In October 2019, then-President of Costa Rica Carlos Alvarado surprised the entire country by announcing his new minister of finance. His pick wasn’t from his party… or any other political bloc, for that matter. Rather, he was a World Bank official, who, at the time, held a senior position in Indonesia and East Timor. The centrist Alvarado opted for the technocrat Rodrigo Chaves — a PhD in Economics with more than 30 years of experience in the field — to clean up messy public finances. But Chaves was only in the position for seven months. He left in May 2020, without having failed or triumphed. The unknown economist had, apparently, ended his brief foray into politics.
Two years later, Alvarado would be passing the symbolic presidential sash to the dark horse candidate in the 2022 elections — his former finance minister — who, immediately after leaving the Ministry of Finance, embarked on a crusade against the traditional political class and national elites. Now, in the second year of his administration, he’s facing an increase in crime, while being criticized for his erratic social policy in the health and education sectors.
When he resigned from cabinet due to a disagreement with the president over the reduction in public spending, Chaves, for months, dedicated himself to publicly denouncing the corruption he witnessed in the Ministry of Finance.

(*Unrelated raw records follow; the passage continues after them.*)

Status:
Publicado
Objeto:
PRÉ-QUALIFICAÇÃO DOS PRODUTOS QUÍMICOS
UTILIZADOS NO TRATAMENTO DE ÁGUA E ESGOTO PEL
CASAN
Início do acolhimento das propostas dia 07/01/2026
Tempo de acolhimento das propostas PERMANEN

This is how he began to gain followers, who praised his direct and emboldened style. On July 7, 2021, the economist formalized his candidacy for the presidency, vowing to put an end to the nation’s illness-plagued institutions and lead Costa Rica towards prosperity. He found a small party willing to adopt him as a candidate, the Social Democratic Progress Party. It had never had representation in public office.

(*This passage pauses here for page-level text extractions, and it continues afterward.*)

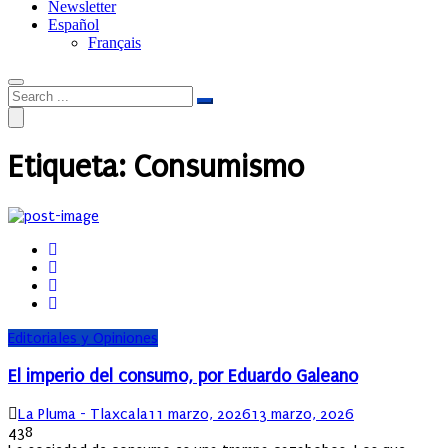
Newsletter
Español
Français
Etiqueta:
Consumismo
Editoriales y Opiniones
El imperio del consumo, por Eduardo Galeano
Author
Posted
La Pluma - Tlaxcala
11 marzo, 2026
13 marzo, 2026
on
438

In the 2022 campaign, the polls didn’t give Chaves much hope. Analysts claimed that the real battle was between the traditional parties. Ultimately, however, he obtained 16.7% of the votes in the first round, coming in second place. As no candidate secured 50% of the vote, he and former President José María Figueres Olsen — of the center right coalition — contested a runoff election. Chaves won with 52.82% of the vote.

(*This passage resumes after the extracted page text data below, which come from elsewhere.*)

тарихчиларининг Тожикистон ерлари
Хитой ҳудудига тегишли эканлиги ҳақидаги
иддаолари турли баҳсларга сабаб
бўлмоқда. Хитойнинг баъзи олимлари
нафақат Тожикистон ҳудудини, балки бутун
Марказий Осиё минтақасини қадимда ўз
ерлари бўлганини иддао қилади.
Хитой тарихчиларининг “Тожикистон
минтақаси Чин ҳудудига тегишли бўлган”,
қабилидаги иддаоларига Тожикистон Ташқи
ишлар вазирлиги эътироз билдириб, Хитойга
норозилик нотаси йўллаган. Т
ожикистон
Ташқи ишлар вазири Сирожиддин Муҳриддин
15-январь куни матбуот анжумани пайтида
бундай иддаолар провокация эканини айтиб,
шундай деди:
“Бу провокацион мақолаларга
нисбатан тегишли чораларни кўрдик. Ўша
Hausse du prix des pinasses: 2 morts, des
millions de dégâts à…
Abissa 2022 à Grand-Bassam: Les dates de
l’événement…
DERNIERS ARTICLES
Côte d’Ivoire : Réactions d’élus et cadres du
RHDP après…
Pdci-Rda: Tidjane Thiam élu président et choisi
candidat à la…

Chaves likes to present himself as a man of the people — a Costa Rican like everyone else. That’s why, during the campaign, he referred to himself as “the son of Don Pepe’s bodyguard and driver.” In the 1940s and 1950s, his father worked for former President José Figueres Ferrer: one of the most important figures in Costa Rica in the 20th century, and father of the former president of the same name, whom Chaves defeated in the elections. This is how the economist marked the difference between them: his opponent was the heir to the old political class, while he, a middle-class citizen, had made his way on his own merits.
Coming from a large family that lived in a neighborhood of El Carmen — in the heart of San José, the capital — Chaves began his studies at the University of Costa Rica. But he left early, after obtaining a scholarship to go to the United States. He learned English and studied at Ohio State University, graduating with a doctorate in Economics in 1993. From academia, he went directly to the World Bank, where we worked for 27 years.
During his campaign, Chaves stressed how the Costa Rica he grew up in was one where people like him could thrive. Political scientist Gustavo Araya thinks that his fast rise has many traits in common with other populist leaders across Latin America. “Rodrigo Chaves manages to capitalize on that anger against the political class, as could be seen in Brazil with Bolsonaro, or in El Salvador with Bukele,” he explains to EL PAÍS by video call.
Chaves wasn’t impeded by the major controversy that arose during the electoral campaign, when La Nación — one of the best-known Costa Rican newspapers — reported that, in 2019, he had been sanctioned at the World Bank for sexually harassing two of his subordinates. The economist claimed that this was a declaration of war by the newspaper, dismissing the accusations from the women as being due to “cultural differences.” From then on, he coined the term “rogue press” to refer to La Nación and other outlets that repeated his offenses. These outlets — which have subsequently been critical of his administration — have continued to be subject to the same hostile treatment. His supporters repeat the term “rogue press” like a mantra.
As president, Chaves’s attacks on the press haven’t lessened. So much so that Costa Rica — a country traditionally considered a safe haven to practice journalism — dropped 15 places in the press freedom ranking put out by Reporters Without Borders. The Central American nation went from 8th place to 23rd place in a single year.
After 15 months in office, Chaves’ greatest strength is his high approval rating, which hovers around 60% — one of the highest on the continent. His aggressive speech comes out in the press conferences he gives from the Presidential House, the seat of government in San José. For political scientist Gustavo Araya, these conferences are a manifestation of his “hate speech.” “[Chaves] uses ironic language to put on a whole show every Wednesday. Like other populists in Latin America, he controls spaces so that he can broadcast the truth,” Araya says.